:: Directions for this task ::
Scan the records for the word "lines". Report each line where it occurs.
######
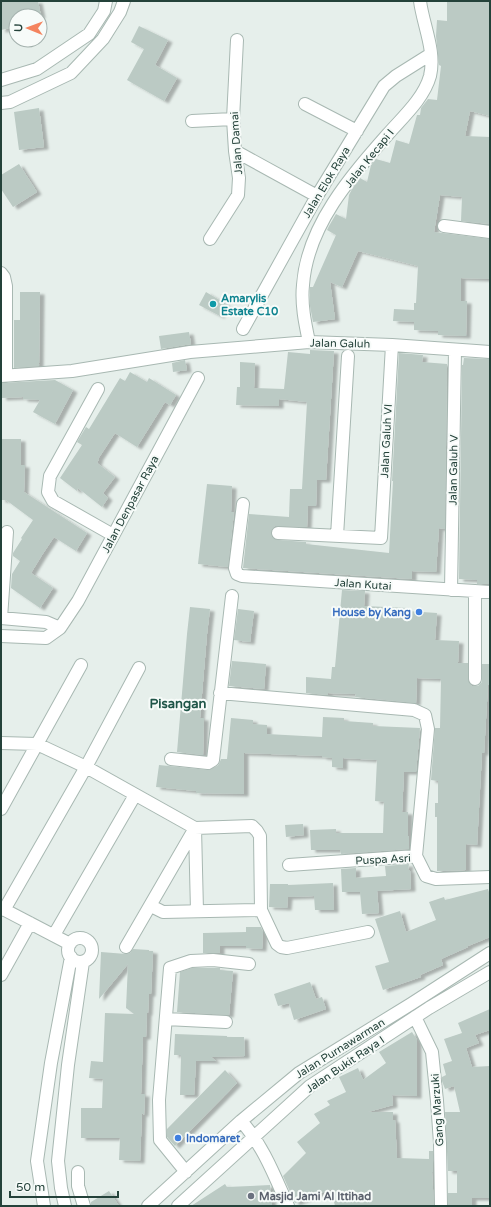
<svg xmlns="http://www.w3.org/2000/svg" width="491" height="1207" font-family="'Varela Round',sans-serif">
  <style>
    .building { fill: #bbcac4; filter: url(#shadow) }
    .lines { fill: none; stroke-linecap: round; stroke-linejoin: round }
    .minor-casing { stroke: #a8b8b2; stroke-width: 14 }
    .minor { stroke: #fff; stroke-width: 12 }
    .culture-dot { fill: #0f9aa8; stroke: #f7fbf9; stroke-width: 1.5 }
    .shop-dot { fill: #3f7fe0; stroke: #f7fbf9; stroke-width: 1.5 }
    .worship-dot { fill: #6b7280; stroke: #f7fbf9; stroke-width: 1.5 }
    .labels { text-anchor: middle; stroke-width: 4; stroke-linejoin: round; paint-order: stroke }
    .street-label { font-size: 11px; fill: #24423a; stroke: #f7fbf9 }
    .culture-label { font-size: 11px; font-weight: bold; fill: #0d838f; stroke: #f7fbf9; text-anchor: start }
    .shop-label { font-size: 11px; font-weight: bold; fill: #366cbe; stroke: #f7fbf9; text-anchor: end }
    .worship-label { font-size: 11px; font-weight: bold; fill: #5b616d; stroke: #f7fbf9; text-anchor: start }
    .quarter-label { font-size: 13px; font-weight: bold; fill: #1f5548; stroke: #f7fbf9 }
  </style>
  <defs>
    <filter id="shadow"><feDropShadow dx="4.5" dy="2.5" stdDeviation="1" flood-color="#0004"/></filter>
  </defs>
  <rect width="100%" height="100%" fill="#e6efeb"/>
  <path class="building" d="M1,1h37l3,15h-25v11l-15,3z
    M447,1h43v115l-20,-5 -5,25 25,1v87l-29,-3 1,-24 -22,-2 -6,37 56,7 -1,21h1v19l-29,-1v23h6l-1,35 -28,-1v-4l-24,-1v-8l-21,-1 1,-12 20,1v-7h2l2,-37 -60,-15 -16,36 -12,-5 5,37 -22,3 -3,-16v-19h3l23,-52 -9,-5 2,-4 7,-12 10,5 3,-24 3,-6 8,-11 7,4 4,-17 5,-6 14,4 6,-23 13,4 8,-29h3l1,-7 7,-9 9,1 4,-34 -2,-1 -3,-29 1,-16 10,1z
    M139,26l29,14 -13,25 22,13 -13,23 -37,-21 17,-31 -13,-7z
    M39,108l5,39 -25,3 -5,-38z
    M19,164l18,28 -24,15 -12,-18v-14z
    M20,292h20l-1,74 -25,2v-48h6z
    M206,292l20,12 -6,12 -21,-11z
    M189,332l2,12 -30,5 -2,-13z
    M310,350l24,1 -8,129h-9l-1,26h-8l-1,21 -32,-1 -3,3 -1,4 1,4 6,3 28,2v2l83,9 4,-72h-1l7,-128 24,2 -1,7 25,2 -2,165 -6,-1 -3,44 -24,-1v8l-169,-11 6,-54 40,3 1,-28h12l5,-87 -28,-3v7l-43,-1 1,-18h3v-25l15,1 -1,25 30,1 4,-37 22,2z
    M464,358l26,1v225h-13v-4l-18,-1 3,-214h1z
    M185,360l2,10 -14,2 -1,-9z
    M130,372l17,10 2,-4 27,17 -6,10 -5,-3 -28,45 -22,-14 -17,26h1l-2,4 18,14 -12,16 5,5 -6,9 -24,-19 -1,3 -17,-13 22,-33 -5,-3 9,-15 3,2 31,-51 5,3z
    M55,380l18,10 -18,34 -22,-12 7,-12 -17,-1v-2l-21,1 -1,-15z
    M2,439h19v26h4l-1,27 63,41 -11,18 -22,-14 -12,18 -11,18 22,15 -13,20 -29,-20 1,-14 8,-13 -7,-5v-3l9,-14 -1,-1 12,-18 -27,-20h-5z
    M207,484l25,2 -1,26h3l-6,55 -30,-3z
    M342,590l23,1 -1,15 43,2v3l30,2 -2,27 24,1 -1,22h10v16l4,7h6l4,-4v-18h8v21h-2l-4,68h-2l-5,92 -11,-1v26l-29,1v-54h-2v-14h3v-22l-7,-1 4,-52h5l1,-49 -24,-1 -1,25 -61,-6 1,-3 -28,-1v2l-22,-2v-16l25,2 1,-12h3z
    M190,607l20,2 -3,25 -7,84h4l-1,37 -26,-3 10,-118z
    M238,609l16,2 -4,31 -16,-2z
    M232,661l34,3 -2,25 -35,-3z
    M323,717l21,1v3l29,2v3l47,2 -4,44h-12l-2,40h6v24h1v13l-68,5 -1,-4h-29l-1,-20 26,-1v4h47l1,-31 -9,-1 2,-41 -34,-2v10l-11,-1v-9l-10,-1v-1l-78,-3v41l-48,-1v-2l-40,-4 3,-22 49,5 9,-4 2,-2 2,-5h6l4,-41 22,2v4l14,1v9l55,3z
    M303,824l1,11 -18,2 -1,-12z
    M409,864l-1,6h2l1,19 -34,2 2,22 -17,1 -2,-22h-18l-1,-23 15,-1v10l30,-2 -1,-10z
    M333,883l1,27h-19l-1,-14 -26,1 -1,11 -18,-1 1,-23h18v1z
    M488,889l2,6v42l-22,9v1l-27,12 2,6 -23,10 1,2 -38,13 -8,-24 14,-4 -14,-43 25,-8 6,21 30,-12 -7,-18 15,-5 1,3z
    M246,927h15l2,5 -1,17 -16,-1v-2h-26v7h-17v-20l43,-1z
    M133,949l16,1v1h4l-2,43h-2l-1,19h-1l-1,24h-3l-2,57h4l-1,21 -2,-2 -2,48 -21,-1 1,-22h-39v-30h21l1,-29 -14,-1 2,-17 12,1 2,-49 29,1 -8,-6 2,-44 -29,35 2,-47 25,2 4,-1z
    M192,968h28v2l13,1 -4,44 -52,-3 3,-40z
    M310,982l6,17 6,-2 4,12 -32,11 -5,-17 -11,3 -4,-12z
    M490,1009v21l-15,5 4,8 -13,5 6,19 18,-1v132h-18v8h-24v-13h9v-22h-9l-3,-59h15l-6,-26 -9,3 -3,-8v-4l4,-2 -3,-11 9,-3 -8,-22 18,-6 -4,-10z
    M412,1032l5,8v56l-25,-1 1,10 -25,7h25v8h2l2,38 32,1v-8h4v21h-1l2,34h-99l-4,-17 -36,14 -12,-27 23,-23 -9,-11 23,-19 -6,-9 16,-9 -3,-4 19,-9 -7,-15 19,-9 5,12 23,-17 -7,-11z
    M175,1034l52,2v1h17l1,19 -34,1 5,4h-20l-2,34h-14l1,-40h-7z
    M225,1070l12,13 -62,63 -8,-9v-8z
    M225,1184l2,3 43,-2 2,21h-81z
    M109,1191l10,15h-28v-4z"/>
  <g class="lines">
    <g class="minor-casing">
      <path id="minor" d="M1,80l36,-11 52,-35 15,-23 2,-10
        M1,103l9,-1 61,-29 32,-34 17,-27 4,-11
        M305,104l52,27
        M192,121l41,-2
        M235,151l82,45
        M444,226l46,6
        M210,239l28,-44 1,-17 -4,-27 -2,-32 4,-79
        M1,273l3,4 2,9v90
        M243,329l74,-133 67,-110 12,-10 35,-22
        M309,342c-4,-19 -8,-38 -6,-57 4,-59 48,-109 85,-151 15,-17 36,-36 42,-58 6,-25 -7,-51 -10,-75
        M1,376l71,-5 118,-19 119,-10 83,3 98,7
        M98,389l-48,87 -2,16 5,9 60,34
        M243,504l-8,64 2,6 5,2 248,16
        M278,533l103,5 11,-193
        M337,536l11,-180
        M451,590l4,-240
        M1,618l6,-86
        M1,618l45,4 14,6
        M1,636l45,2 14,-10 18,-27 120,-223
        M475,679v-88
        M220,693l194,17 11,5 3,14 -12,127
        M1,743l36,1 49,23 109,61 2,83
        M171,759l37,4 5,-3 19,-164
        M1,809l80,-144
        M289,865l127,-9 10,20 10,3 54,-2
        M1,908l69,36
        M4,910l82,-143 53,-99
        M261,910l16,34 4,3 6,1 81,-16
        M54,935l81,-140
        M68 950a12 12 0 1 1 24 0a12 12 0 1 1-24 0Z
        M126,947l69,-119 57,-2 5,5 3,5 1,74 -98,2 -12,-6
        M1,975l29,-52
        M415,1017l17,35 5,49 3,42 1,63
        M166,1019l60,3
        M241,1121c22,24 34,56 47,85
        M78,1172v14l6,20
        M186,1172l-26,-32 -1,-40 11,-132 21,-7 22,-1 36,4
        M44,1206l-7,-45 14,-98 20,-106
        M65,1206l-4,-18 -3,-27 10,-96 15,-103
        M148,1206l93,-85 58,-48 112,-69 79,-51
        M178,1206l132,-120 119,-78 61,-36"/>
    </g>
    <use href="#minor" class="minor"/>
  </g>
  <circle class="culture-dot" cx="213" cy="304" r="4"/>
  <g class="shop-dot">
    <circle cx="419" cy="612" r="4"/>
    <circle cx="178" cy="1138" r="4"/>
  </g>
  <circle class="worship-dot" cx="251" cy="1196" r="4"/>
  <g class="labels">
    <g class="street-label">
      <text transform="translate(236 143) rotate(-94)" y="4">Jalan Damai</text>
      <text transform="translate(369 158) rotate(-51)" y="4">Jalan Kecapi I</text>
      <text transform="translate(326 182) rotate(-59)" y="4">Jalan Elok Raya</text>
      <text transform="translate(340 343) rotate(1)" y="4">Jalan Galuh</text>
      <text transform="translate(386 441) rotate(-87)" y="4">Jalan Galuh VI</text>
      <text transform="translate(453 470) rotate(-89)" y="4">Jalan Galuh V</text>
      <text transform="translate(130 504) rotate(-62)" y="4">Jalan Denpasar Raya</text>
      <text transform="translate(363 584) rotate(4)" y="4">Jalan Kutai</text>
      <text transform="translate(383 859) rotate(-3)" y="4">Puspa Asri</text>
      <text transform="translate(340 1048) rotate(-32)" y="4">Jalan Purnawarman</text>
      <text transform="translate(345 1064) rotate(-34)" y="4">Jalan Bukit Raya I</text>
      <text transform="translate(437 1110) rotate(-94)" y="4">Gang Marzuki</text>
    </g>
    <g class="culture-label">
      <text x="221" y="302">Amarylis<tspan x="221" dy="13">Estate C10</tspan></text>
    </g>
    <g class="shop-label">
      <text x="411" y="616">House by Kang</text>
      <text x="186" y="1142" text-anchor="start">Indomaret</text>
    </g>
    <g class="worship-label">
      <text x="259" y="1200">Masjid Jami Al Ittihad</text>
    </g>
    <g class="quarter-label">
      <text x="178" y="708">Pisangan</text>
    </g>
  </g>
  <rect width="491" height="1207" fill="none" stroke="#24423a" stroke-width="4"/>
  <g transform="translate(28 28) rotate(271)"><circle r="19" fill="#f7fbf9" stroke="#a3b1ad"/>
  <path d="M0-3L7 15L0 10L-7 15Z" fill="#f4845f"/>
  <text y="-6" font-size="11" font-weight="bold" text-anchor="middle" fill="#24423a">U</text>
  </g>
  <path d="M10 1191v6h108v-6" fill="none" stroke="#24423a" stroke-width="2"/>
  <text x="16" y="1191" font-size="12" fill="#24423a" stroke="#f7fbf9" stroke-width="3" paint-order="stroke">50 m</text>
</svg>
######
:: Written answer ::
    .lines { fill: none; stroke-linecap: round; stroke-linejoin: round }
  <g class="lines">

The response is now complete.